** START PASSAGE **

# Worx Hydroshot cordless pressure washer sale



## HEADPHONES (Jan 1, 2008)

Worx Hydroshot now £99.99 at Argos.




For those like me without an outside tap and too far from the kitchen tap, this may be handy.
Mine is charging.
Will come back with my own feedback soon


----------



## Smanderson117 (Jan 19, 2015)

would be interested to see what you think the power is like


----------



## wayne451 (Aug 15, 2016)

Interesting. Let us know your thoughts once you've used it!


----------



## cleslie (Feb 19, 2006)

Looks superb for those without an outside tap.


----------



## tosh (Dec 30, 2005)

Perfect for wheels, arches and grills - low power mode for engines and door shuts. I use mine all the time now.


----------



## Tembaco (Jun 28, 2014)

@tosh

Is it to weak for a foam lance? Did you maybe tried that?


----------



## tosh (Dec 30, 2005)

Tembaco said:


> @tosh
> 
> Is it to weak for a foam lance? Did you maybe tried that?

** END PASSAGE **
** START GIVEN RECORDS **

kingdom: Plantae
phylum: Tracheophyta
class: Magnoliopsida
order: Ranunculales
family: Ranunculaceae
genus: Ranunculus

** END GIVEN RECORDS **

◆ **WRITTEN PROBLEM 1**:
Using the Hydroshot thread, say whether each statement agrees with it: (a) Argos sells the Worx Hydroshot for £99.99. (b) The first poster has already shared feedback after using it. (c) tosh uses low power mode for wheels. For each, answer yes or no and quote the deciding words.
◆ **WRITTEN PROBLEM 2**:
Write out the Hydroshot thread again, starting with "## cleslie (Feb" and going on through "the time now.", and switch "low power mode" to "gentle spray setting".
The material has no connection to the Hydroshot thread.

◆ **OUTPUT 1**:
(a) Yes: "Worx Hydroshot now £99.99 at Argos."
(b) No: "Mine is charging. Will come back with my own feedback soon"
(c) No: "low power mode for engines and door shuts"

◆ **OUTPUT 2**:
## cleslie (Feb 19, 2006)

Looks superb for those without an outside tap.


----------



## tosh (Dec 30, 2005)

Perfect for wheels, arches and grills - gentle spray setting for engines and door shuts. I use mine all the time now.